As Spark Advances, IBM's Commitment Does Too

by Ostatic Staff - Jan. 11, 2016

Last year was a giant one for Apache Spark, now one of the most talked about data analytics tools going. Not only did the project graduate to Top-Level Status at Apache, but IBM made a huge financial commitment to it. Late last year, Databricks, which was founded by Spark’s creators, revealed that an increasing number of users are choosing to complement or replace Hadoop tasks with Spark processes.

Now, the release of Spark 1.6 is here, and you can look for IBM's commitment to Spark to advance in big ways this year.

According to Databricks:

"Today we are happy to announce the availability of Apache Spark 1.6! With this release, Spark hit a major milestone in terms of community development: the number of people that have contributed code to Spark has crossed 1000, doubling the 500 number we saw at the end of 2014."

"According to our 2015 Spark Survey, 91% of users consider performance as the most important aspect of Spark. As a result, performance optimizations have always been a focus in our Spark development."

 Databricks is highlighting the following three additions:

"Parquet performance: Parquet has been one of the most commonly used data formats with Spark, and Parquet scan performance has pretty big impact on many large applications. In the past, Spark’s Parquet reader relies on parquet-mr to read and decode Parquet files. When we profile Spark applications, often many cycles are spent in “record assembly”, a process that reconstructs records from Parquet columns. In Spark 1.6. we introduce a new Parquet reader that bypasses parquert-mr’s record assembly and uses a more optimized code path for flat schemas."

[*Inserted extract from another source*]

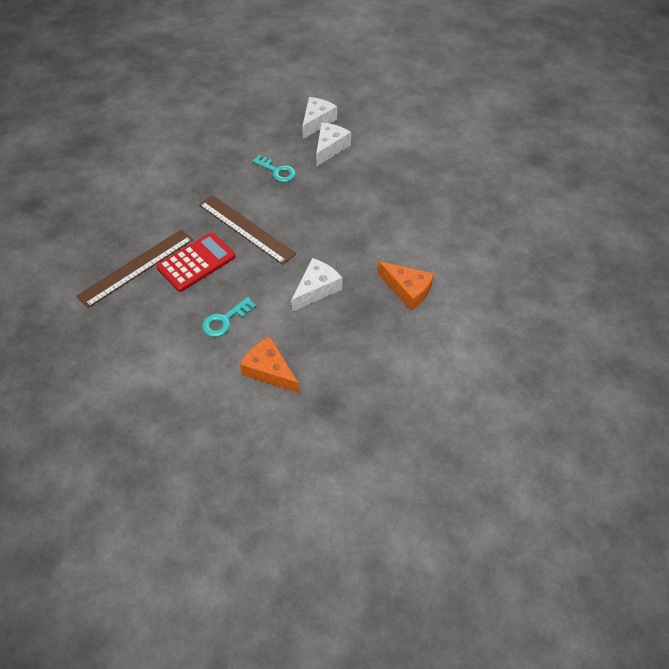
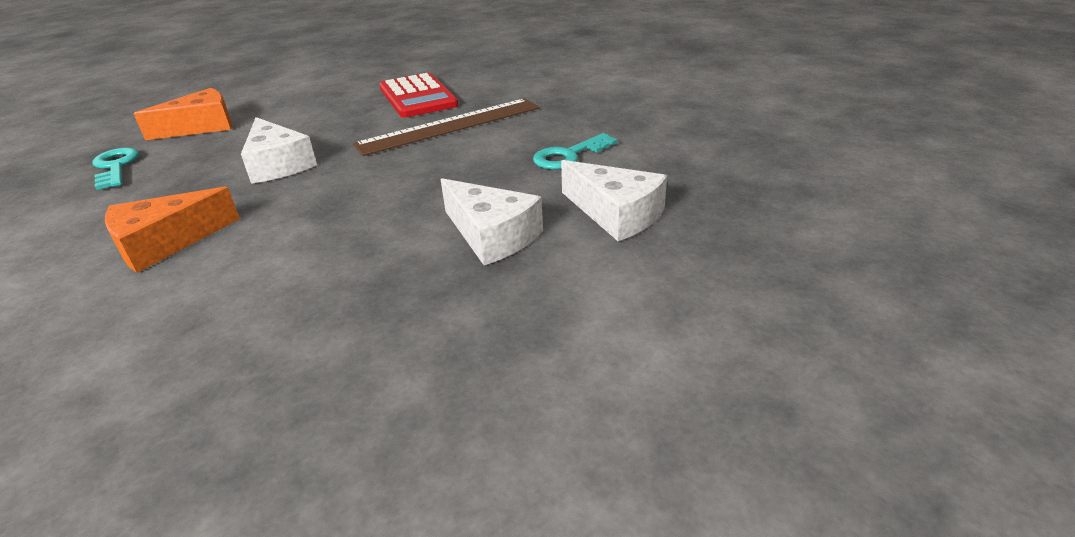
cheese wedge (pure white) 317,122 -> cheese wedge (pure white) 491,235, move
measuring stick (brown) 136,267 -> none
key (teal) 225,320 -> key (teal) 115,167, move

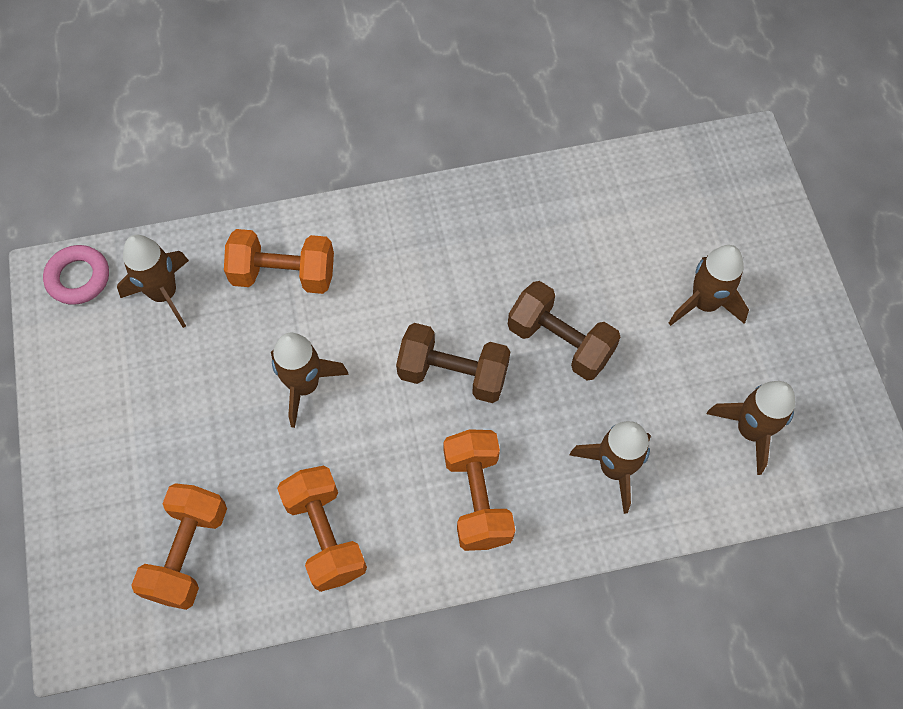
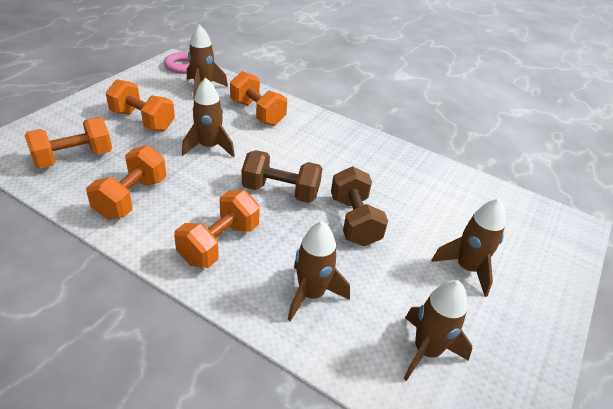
free weight (brown) 453,374 -> free weight (brown) 281,191, 45 degrees counterclockwise
none -> free weight (orange-coloured) 142,120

"Automatic memory management: Another area of performance gains in Spark 1.6 comes from better memory management. Before Spark 1.6, Spark statically divided the available memory into two regions: execution memory and cache memory. Execution memory is the region that is used in sorting, hashing, and shuffling, while cache memory is used to cache hot data. Spark 1.6 introduces a new memory manager that automatically tunes the size of different memory regions."

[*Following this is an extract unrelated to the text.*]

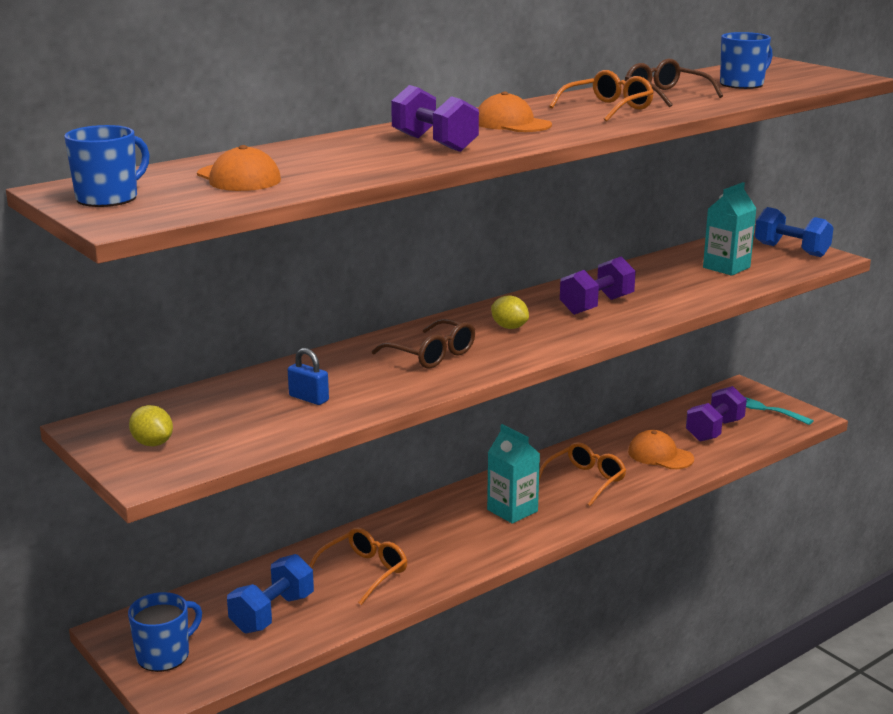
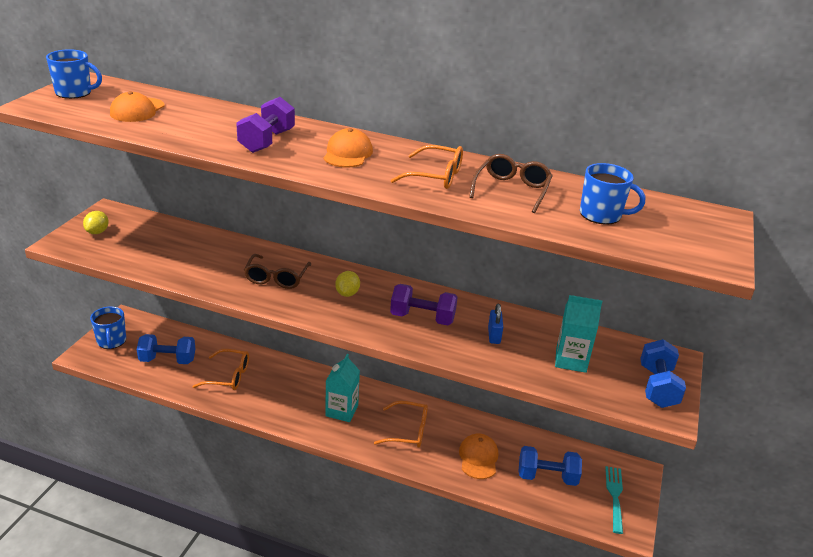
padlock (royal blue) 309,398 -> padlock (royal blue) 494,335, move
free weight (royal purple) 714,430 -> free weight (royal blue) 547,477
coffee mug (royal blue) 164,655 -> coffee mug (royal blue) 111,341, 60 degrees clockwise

"While the above two improvements apply transparently without any application code change, the following improvement is an example of a new API that enables better performance."

"10X speedup for streaming state management: State management is an important function in streaming applications, often used to maintain aggregations or session information. Having worked with many users, we have redesigned the state management API in Spark Streaming and introduced a new mapWithState API that scales linearly to the number of updates rather than the total number of records. That is to say, it has an efficient implementation that tracks “deltas”, rather than always requiring full scans over data."

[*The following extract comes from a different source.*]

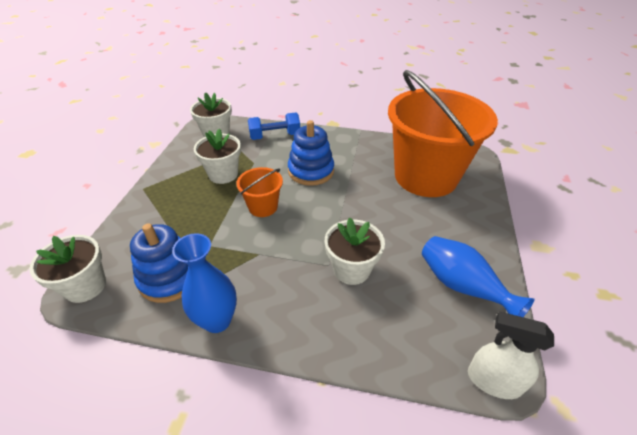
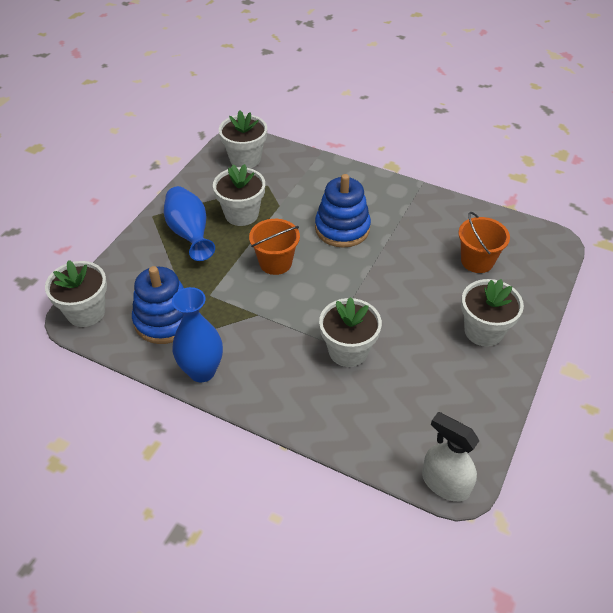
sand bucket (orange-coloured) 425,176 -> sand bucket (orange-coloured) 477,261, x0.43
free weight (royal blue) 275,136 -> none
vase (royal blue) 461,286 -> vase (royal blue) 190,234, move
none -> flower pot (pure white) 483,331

 Meanwhile, IBM is embedding Spark into its Analytics and Commerce platforms, and offering Spark as a service on IBM Cloud. IBM will also put more than 3,500 IBM researchers and developers to work on Spark-related projects at more than a dozen labs worldwide; donate its IBM SystemML machine learning technology to the Spark open source ecosystem; and educate more than one million data scientists and data engineers on Spark.

"IBM has been a decades long leader in open source innovation. We believe strongly in the power of open source as the basis to build value for clients, and are fully committed to Spark as a foundational technology platform for accelerating innovation and driving analytics across every business in a fundamental way," said Beth Smith, General Manager, Analytics Platform, IBM Analytics. "Our clients will benefit as we help them embrace Spark to advance their own data strategies to drive business transformation and competitive differentiation."